I then went into the “afterlife and immortality” section and found 180 titles there. I picked one early on, The Astral Plane: Its Scenery, Inhabitants, and Phenomena by C. W. Leadbeater, published in 1900. I found it full of confident descriptions of the astral plane and its contents (by a theosophist, of course). Tons of cultural assumptions to explore and marvel at in there. Likewise interesting alternative religious ideas. And so on. Did you know there are really seven astral planes, each higher than the next? Hence we’re told we must not call the astral plane the fourth dimension. That would be an error. Indeed.
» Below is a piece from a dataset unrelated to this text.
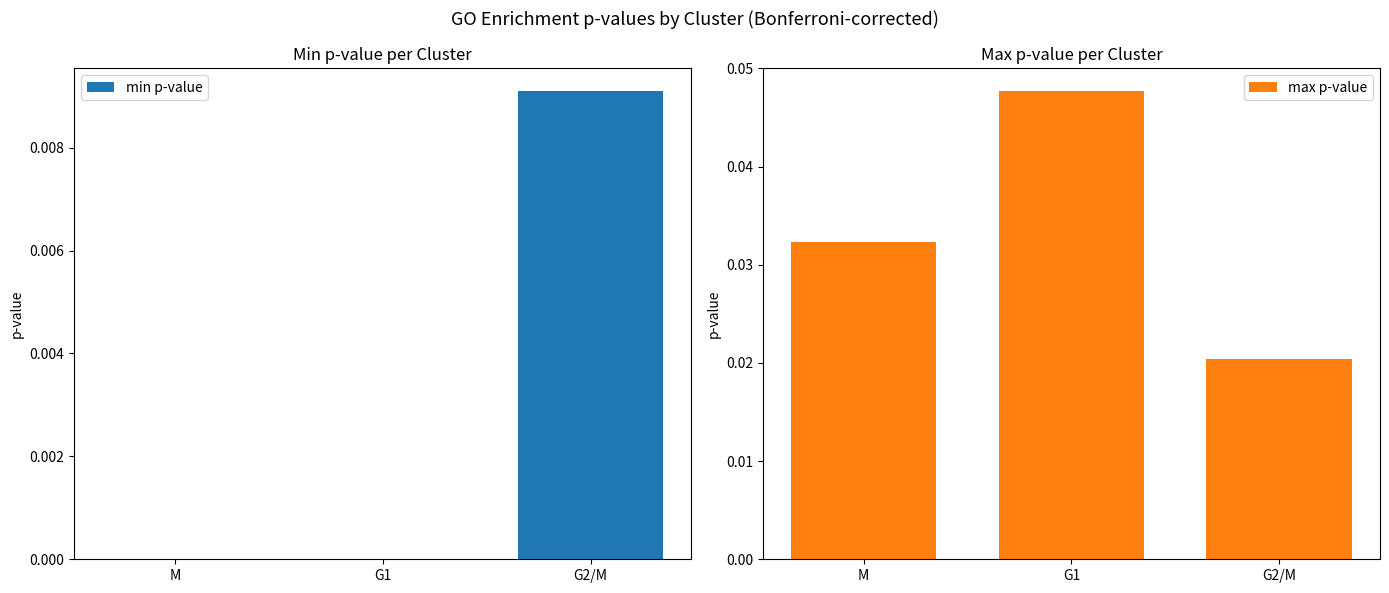

Which label corresponds to the smallest value in the chart?

G1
I then went into “philosophy -> metaphysics” and found Philosophy: What Is It? by F. B. Jevons, published in 1914, which is interestingly described as (sic):
One of the branches of the Workers Educational Association expressed a desire to know what Philosophy is; thereby assuming that Philosophy is a concern of the average man and of practical life, and should not be the monopoly of the professed student. Of the truth of this j.view there can be no doubt, and this book consists of the five lectures which, were given by way of an attempt, not so much to answer their question as to bring out the meaning of the question. Hence the interrogative form of the title PhUosophy: what is it? The attempt was necessarily made, in the discussion of the question, to avoid technical terms as far as possible. Without technical terms it is impossible, it may be said, to go very far in the discussion.
Notice the cleaner OCR here (as compared with the minutes before).
Overall Forgotten Books is superior to Google Books (which faces similar defects anyway). The ways you can employ it, the size of the collection, the variety of ways you can read books downloaded or viewed from it, the ability to bookmark and annotate, and the commitment to improve even what flaws it has over time (which I expect will go more rapidly the more subscribers they get), all combine with its relative affordability to make this a site at least worth taking a look at.